I watched the destruction of Hurricane/Tropical Storm Harvey in southern Texas by many of the networks as hundreds of people were rescued.
But what really has me baffled is why so many people were still in their homes after storm warnings?
I live in Pittsburgh, yet via CNN, MSNBC, and Fox News I learned two to three weeks in advance that this was going to be possibly the worst tropical storm/hurricane in history and that all people should leave just about all of southern Texas, including Houston. The forecasters predicted it would be a level 4 storm, the worst in modern history. Yet, thousands of people, including elderly people and homes for the elderly, chose to stay. Why? You can replace a home, you can’t replace a life.
I saw all the water damage and all the storm damage and I watched some of the rescued people say they didn’t think it was going to be that bad. What were they thinking? Didn’t these people watch the news and the warnings? One man was so old he could barely move, and his wife had Alzheimer’s and only got rescued because their daughter called out to a CNN staffer traveling in a boat covering the area. They were headed back when they heard her call. The daughter was staying with them overnight to make sure they were alright, but why didn’t she simply take them to her home away from Houston or southern Texas where everybody knew the Hurricane was going to hit? What could she do? She could holler for help.
Everyone rescued said the water rose so fast they didn’t know what to do. Yeah, that’s what water does in a regular flood, so just think of how fast and how much in a Level 4 or 5 storm.
I only heard and saw the results of the first half of the storm, it’s to last for two weeks which will be until the end of this week. Then officials will be able to figure out just how much and how long it will take to get these cities and towns back functioning, because the second week is feared to be even worse than the first.
It should be mandatory that people evacuate these areas when there are storms. If there are no laws, then create a federal law that people, especially elderly, be taken to shelters by officials or relatives or friends. Because so many unnecessary lives were lost in Hurricane Katrina, there shouldn’t be any lost in this one. Even one life is one too many, when everyone should have been evacuated from these towns and cities ahead of time, and officials should have made sure. The senior citizens home where people in wheelchairs were sitting in water up to their butts was terrible. The home should be charged with endangering seniors and put on probation.
Pittsburgh rallies against hate
Kudos goes out to the organizations and people in Pittsburgh who sponsored the rallies and marches last weekend (Aug. 18-19). In Homewood, at the corner of N. Homewood Avenue and Bennett Street, it was the corner of love, not hate, peace not violence, according to a front-page story in the Courier. The sponsors were a group called Black Brilliance Collective, who said they wanted to have a group that countered White hate groups.
Hopefully 4-year-old Amenah Tucker will feel the same about love over hate when she’s 40.
Another small rally was held in McKeesport (Aug. 26) to try to bring a halt to the violence in that city which has moved it to the number two spot behind a much-larger Pittsburgh in homicides.

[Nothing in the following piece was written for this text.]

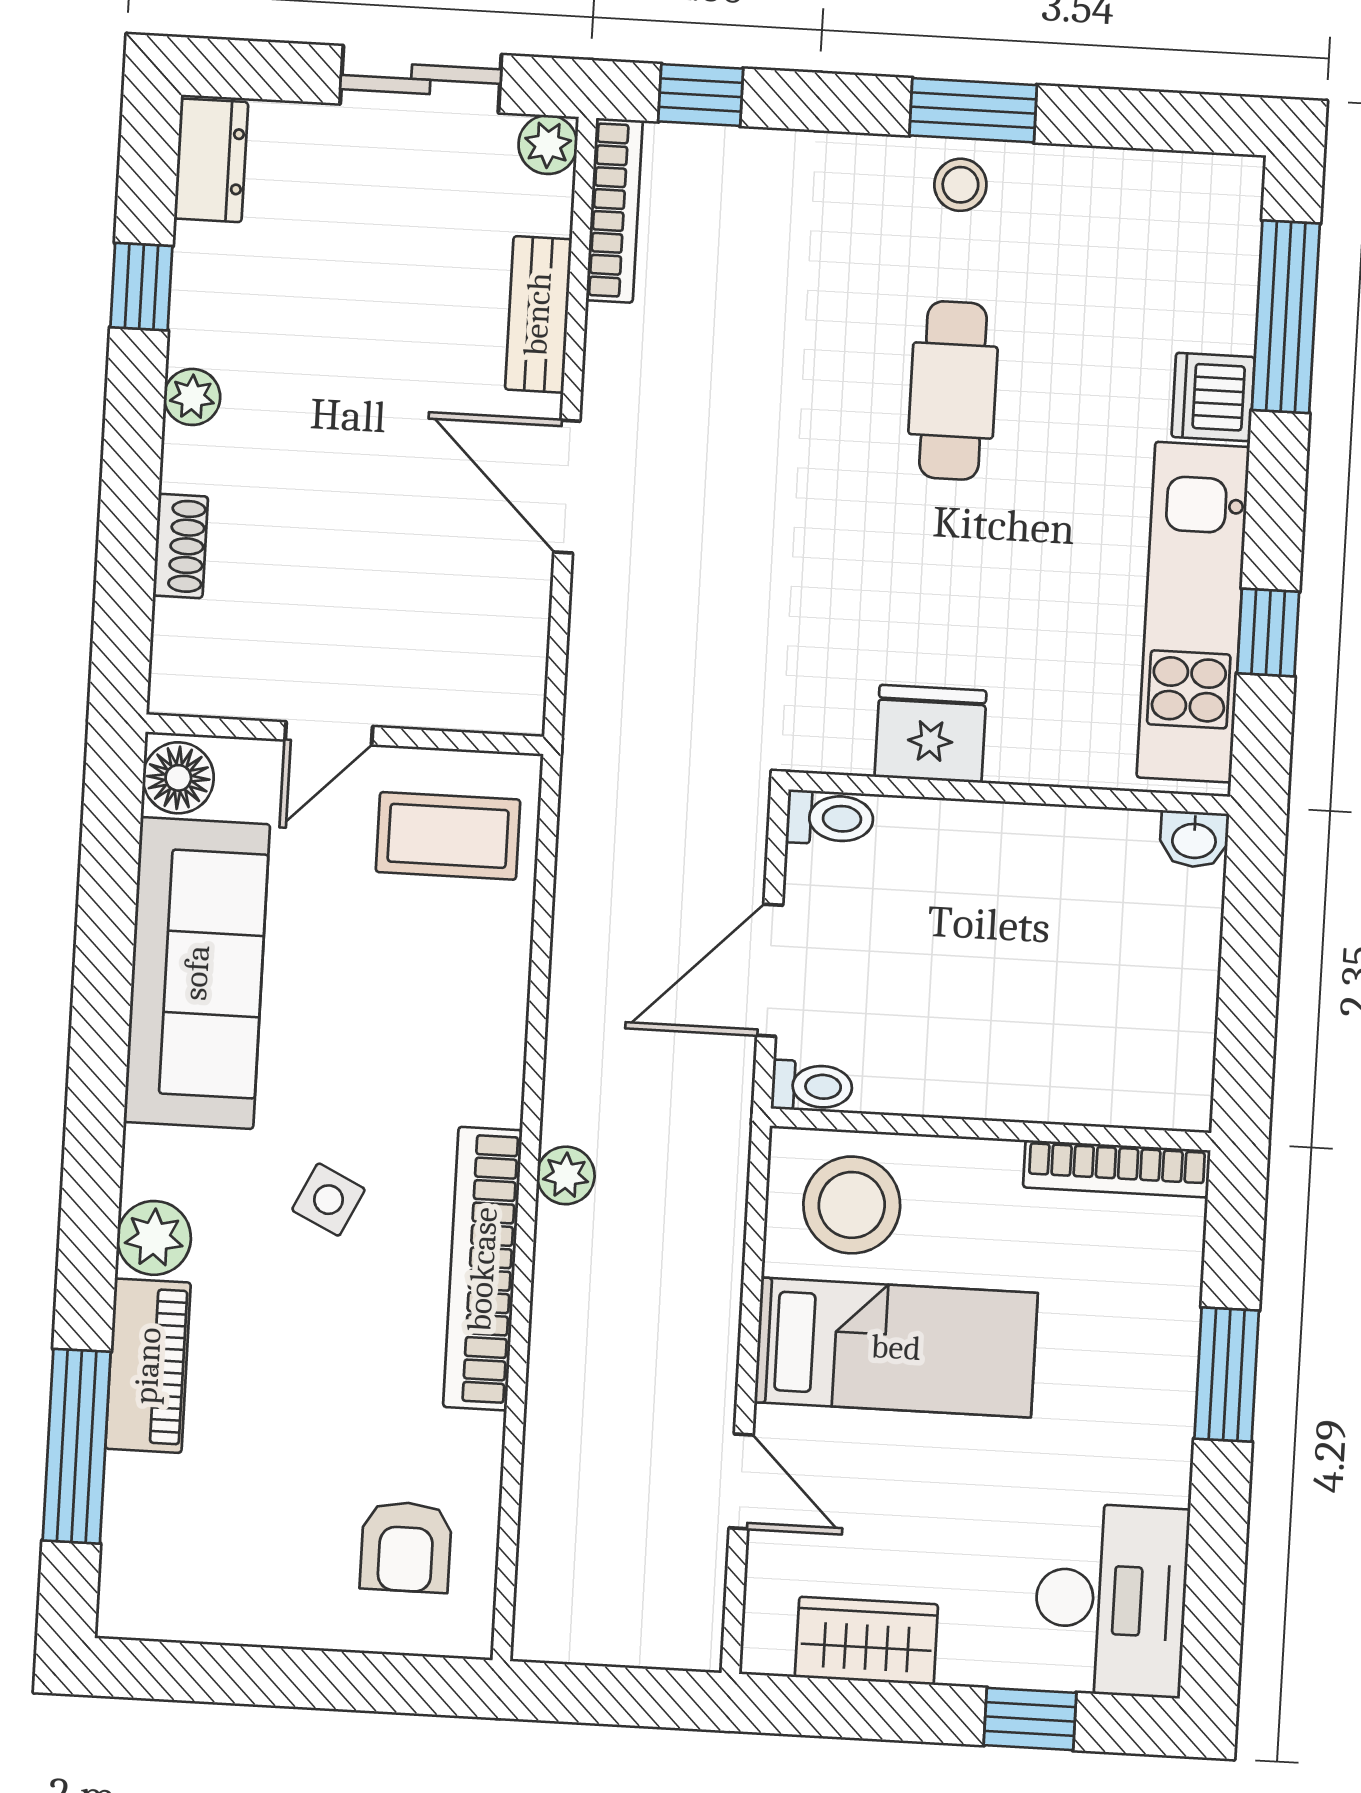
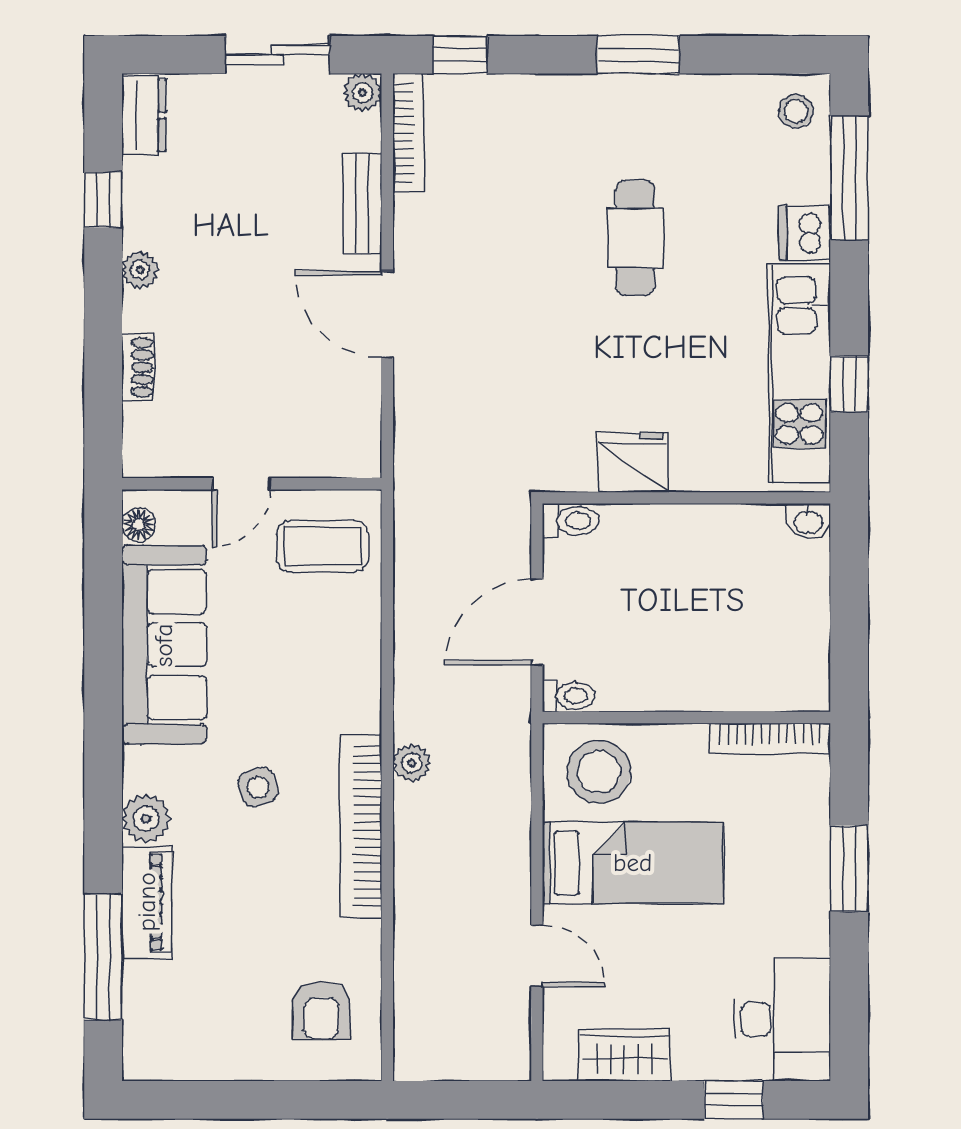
stool: (960, 185) -> (796, 111), moved
floor lamp: (178, 778) -> (139, 525), width x0.73, depth x0.73
side table: (328, 1200) -> (258, 787), turned 45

Reverend Christine Pope Portis, pastor at True Vine Ministries, told Courier reporter Christian Morrow that the homicide rate is unacceptable and she is making sure the community knows how she feels.
“Every Thursday we have prayed on specific street corners for people who’ve lost someone to violence in the streets, and we’re going to hit every corner in the city,” she said. On Aug. 26 she did it at the intersection of 6th Avenue and Market Street in front of her church.
“I have members of our congregation who’ve lost children and I’m tired of it,” she said.
Pittsburgh probably has more anti-violence groups, with more rallies than any other city per population. Hopefully it will eventually have an effect on the number of homicides.
One homicide is one too many.
The debate on statues
I agree that the Civil War statues must go, but I also agree with Rev. Andrew Young and Courier columnist Louis “Hop” Kendrick, that we need to concentrate on jobs and education. Elimination of the statues will get us neither.
Kendrick has spoken out against racism for years in Pittsburgh, and Young, who was among Dr. Martin Luther King’s inner-circle during the ‘60s, spoke on CNN.
(Ulish Carter is the former managing editor of the New Pittsburgh Courier.)